И она, не дождавшись приглашения, бросилась к электрическому чайнику и включила его. Затем полезла на полку и достала жестяную коробку с молотым кофе. Вера Ивановна хотела уже брякнуть, что, мол, может, хватит хозяйничать здесь, но, вдруг вспомнив, что в передней возле обувной полки стоят три пакета с мусором, которые Нелька без разговоров, а то и с радостью, желая услужить, всегда выносит к бакам, промолчала. В конце-то концов, что плохого в том, что человек хочет сам приготовить кофе на двоих? Она же домработница, привыкла уже, что всем прислуживает.
– Там в буфете печенье возьми, – сказала она, поощрительно пожмуриваясь Нельке, получая удовольствие от собственного великодушия. Подумала, может, нанять ее убираться, платить ей за это? Тогда и спрос другой будет, вся квартира засверкает от чистоты, да и у Веры Ивановны появится больше времени на отдых, на прогулки, выставки.

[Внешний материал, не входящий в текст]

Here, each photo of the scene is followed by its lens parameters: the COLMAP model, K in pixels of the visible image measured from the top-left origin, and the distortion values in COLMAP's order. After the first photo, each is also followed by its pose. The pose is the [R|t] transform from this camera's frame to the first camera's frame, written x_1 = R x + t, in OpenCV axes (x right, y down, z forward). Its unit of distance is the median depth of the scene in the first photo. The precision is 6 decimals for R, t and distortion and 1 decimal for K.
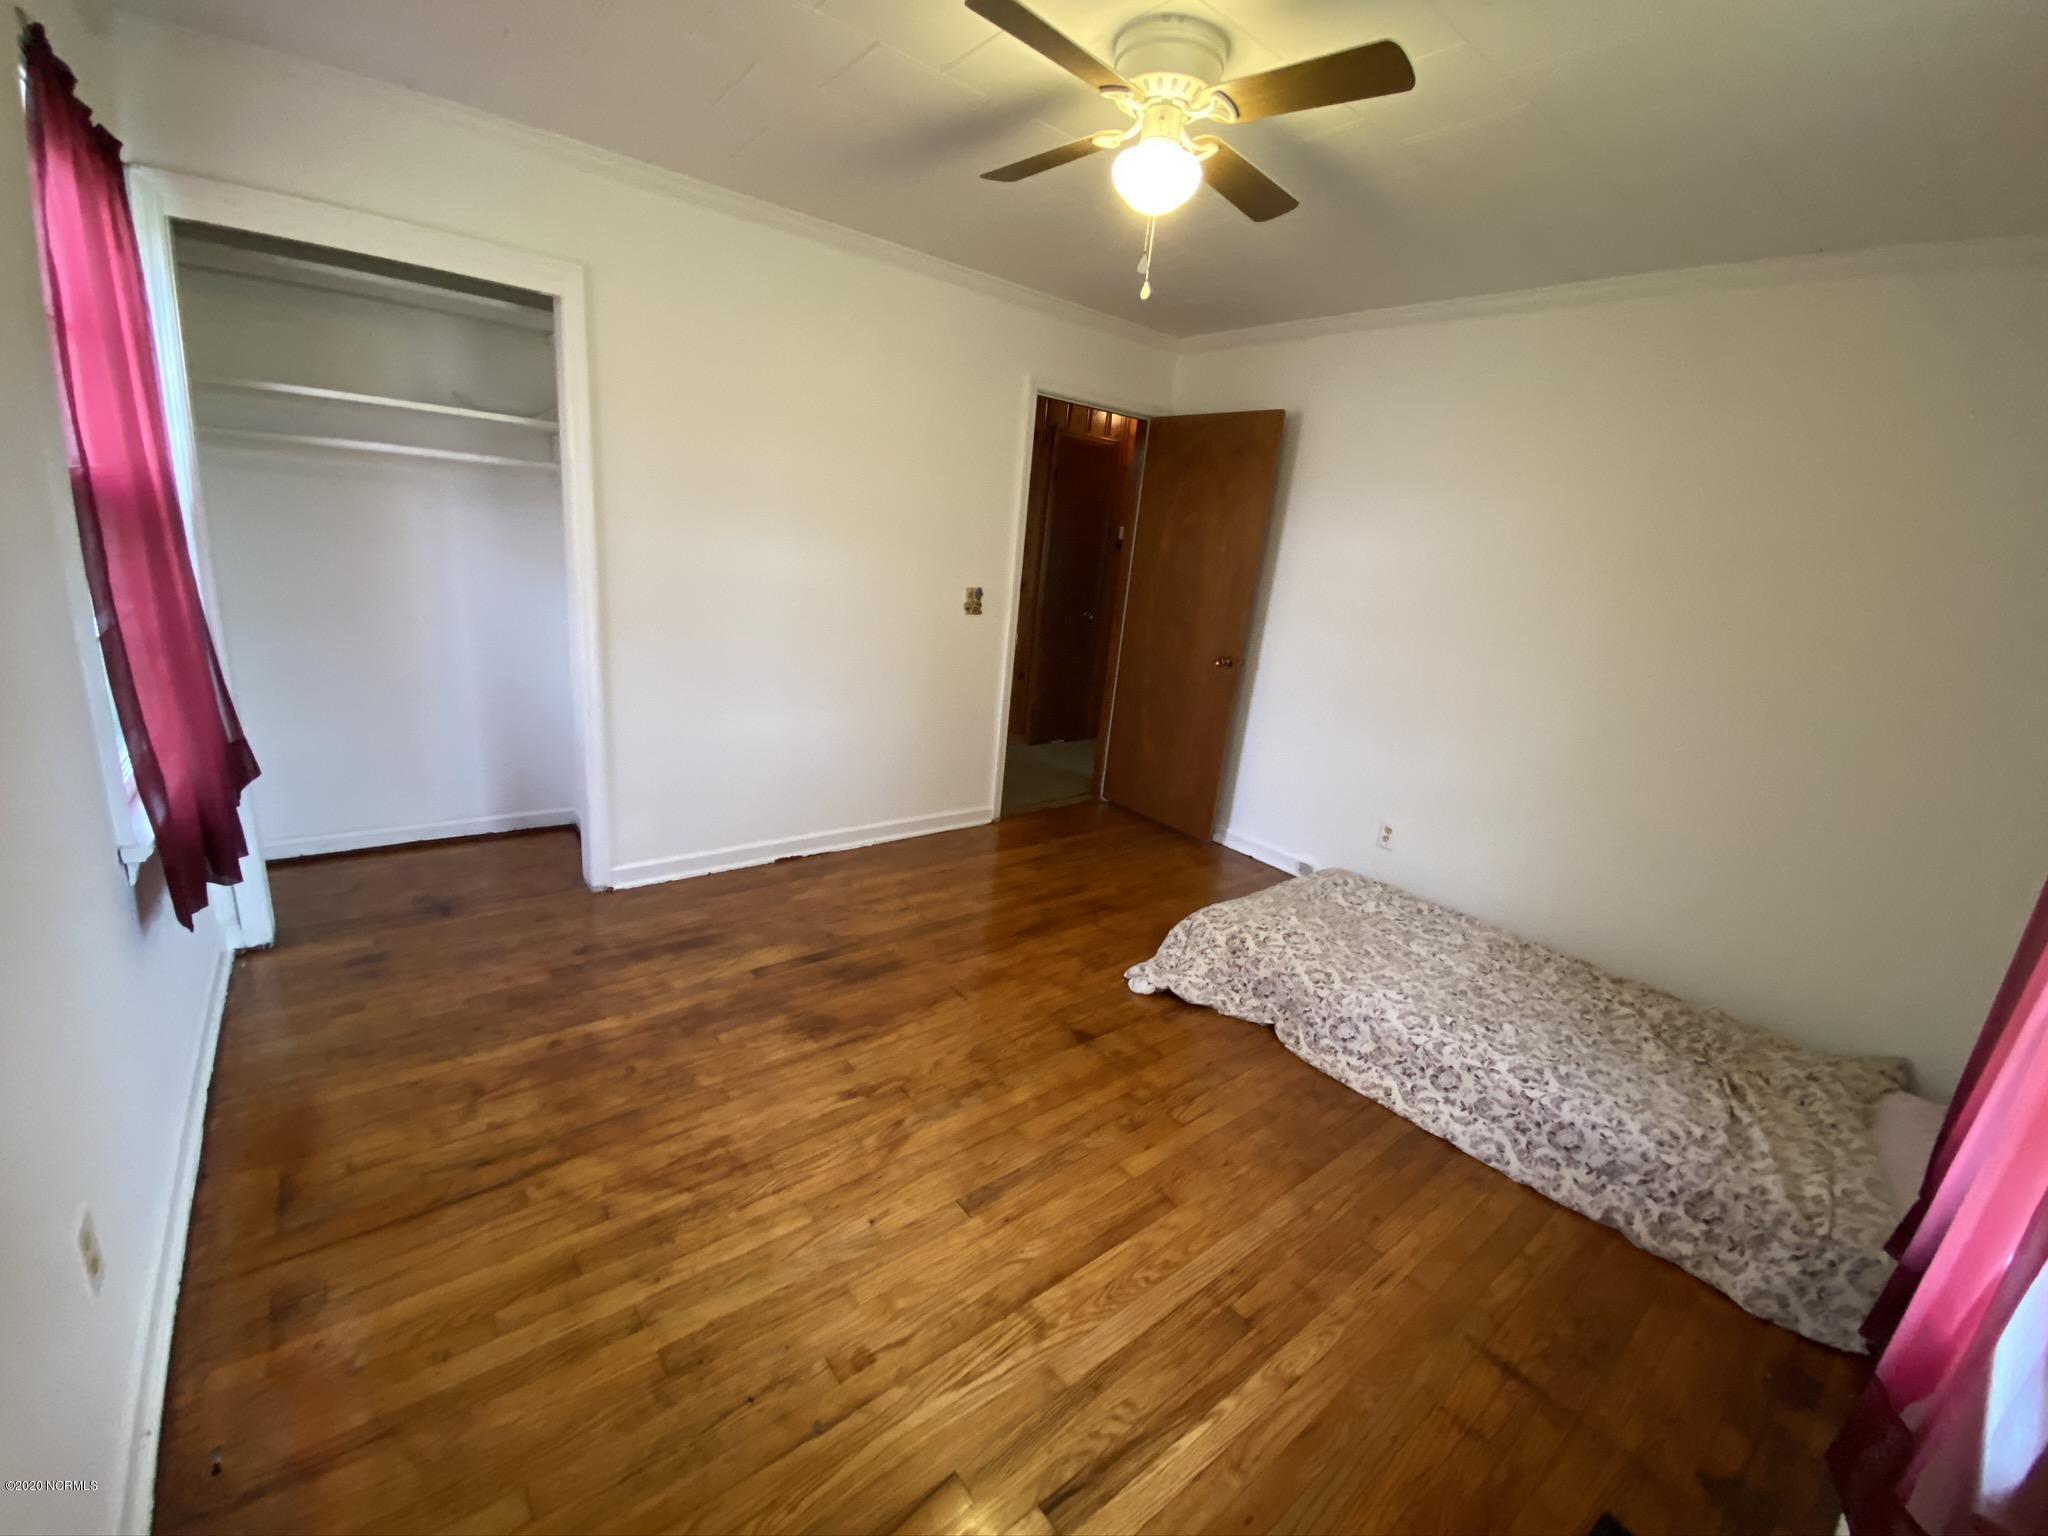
lens RADIAL K [[830.5, 0, 1018.4], [0, 830.5, 775.4], [0, 0, 1]] dist [0.014962, -0.018067]
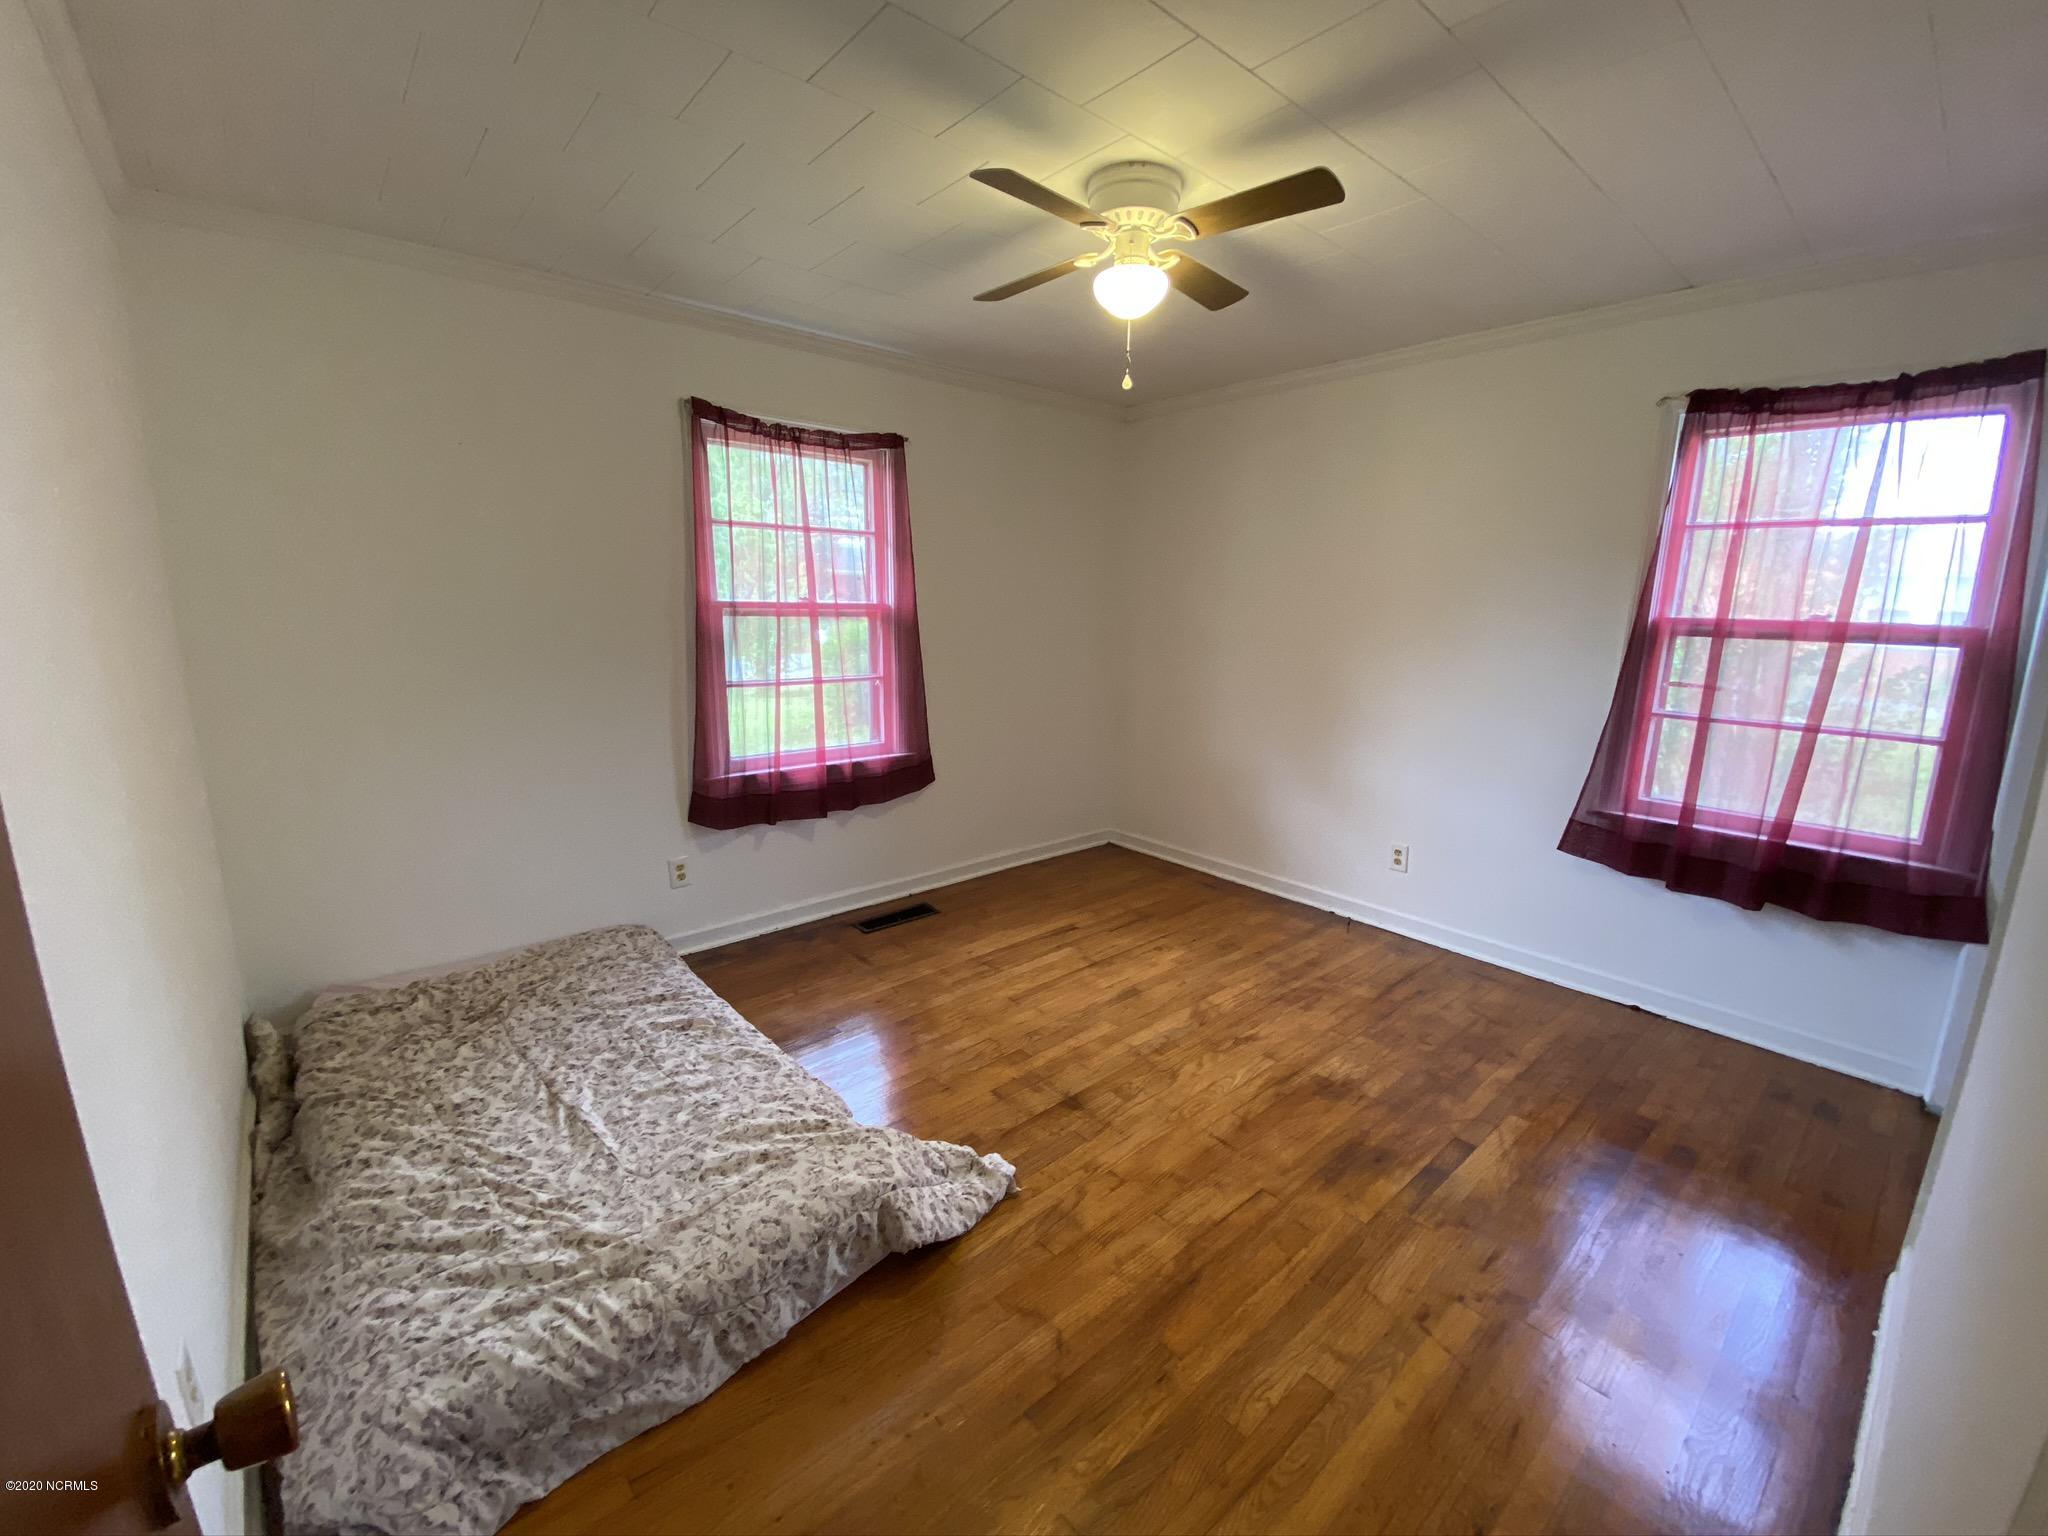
lens RADIAL K [[830.5, 0, 1018.4], [0, 830.5, 775.4], [0, 0, 1]] dist [0.014962, -0.018067]
pose [[-0.993454, -0.094990, -0.063455, 0.275996], [-0.113713, 0.875342, 0.469942, -0.538782], [0.010905, 0.474082, -0.880413, 1.947678]]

Нелька, миниатюрная, смугловатая, проворно двигаясь по кухне в своих широких оранжевых спортивных штанах и черной футболке, заварила кофе на турецкий манер, залив его кипятком, поставила на стол.
И все это проделывая, не отрывала взгляда от розовых от мяса рук Веры Ивановны, продолжавшей отбивать фарш, микроскопичные кусочки которого летели во все стороны. В кухне пахло мясом, луком и кофе. Настоящий кухонный домашний запах.
На плите раскалилось масло в большой чугунной сковороде. Одно неверное движение, одна капля жидкости или фрагмент фарша, и масло взорвется огненными брызгами.